The gene coding for matrix GLA protein (Mgp, Skmw31) was shown to be a suppressor of tissue calcification . Mutation of the MGP gene in humans causes Keutel syndrome . A higher level of expression of this gene in skeletal muscle was associated with intramuscular fat infiltration known as marbling in cattle .
Several of the identified genes are involved in cell signalling (e.g. the genes coding for the regulatory inhibitor subunit 16B of protein phosphatase 1, Ppp1r16b, (Skmw22), and serine/threonine-protein kinase 10, Stk10, (Skmw42)), respond to the growth stimulus (growth hormone regulated TBC protein 1, Grtp1) or are involved in regulation of transcription (the Tfdp1 gene encodes for a transcription factor involved in regulation of the cell cycle ). Thus, in addition to being differentially expressed or polymorphic these genes also represent the functional candidates which potentially can modify the abundance of muscle tissue.
In addition to the genes discussed above, the Alpk3 gene in the LG/J strain carries an insertion in exon 5 compared to the SM/J allele. The insertion, CTT, results in additional amino acid, leucine (following the 212 position of the reference sequence), distally of the I-set domain. Functional differences between the two Alpk3 variants have not been reported.
QTL lacking candidate genes
Our approach did not suggest any robust candidates for 4 earlier identified QTL. Interestingly, some of those loci had a substantial effect size on muscle mass (i.e. Skmw23, Skmw30, Skmw38 and Skmw41). Collectively these observations imply that the underlying cause of these loci rest beyond the gene expression patterns in muscle tissue or polymorphisms within the genes. For instance, systemic factors such as hormones can affect muscle tissue. It is also conceivable that the causative genes were expressed during development which might have influenced the number of muscle fibers. In either of those instances no footprint of the influence in muscle transcriptome would be detected.

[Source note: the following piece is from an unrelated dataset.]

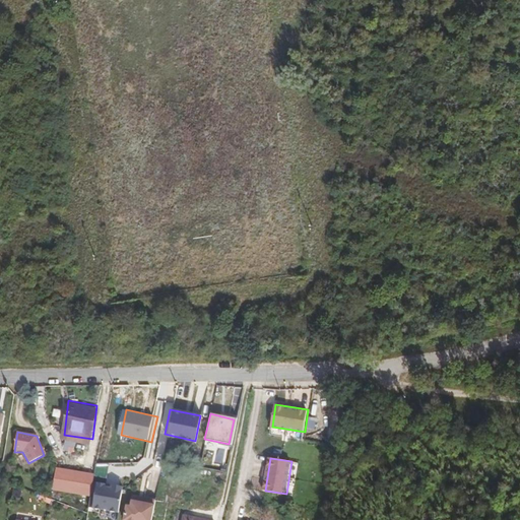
[(92,475),(56,468),(52,489),(88,495),(92,475)]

Only ~4% of differentially expressed genes reside within QTL regions. This observation raises a question about the role of the remaining majority in relation to muscle mass. It can be speculated that secondary changes in gene expression pattern are triggered in the network associated with the QTL causing genes, and genes encoding transcriptional regulators are particularly good candidates. It is also plausible that the systemic factors influencing muscle size are contributing to differential expression between strains. Finally, some of these genes might be involved in other phenotypes and processes which are contrasting between the strains but which are not reflected in muscle weight (e.g. variation in proportion of different fiber types). Integration of the expression data in various tissues at different developmental stages, under different environmental conditions, and profiling of the systemic hormones and growth factors could help understanding of some relationships in gene expression patterns.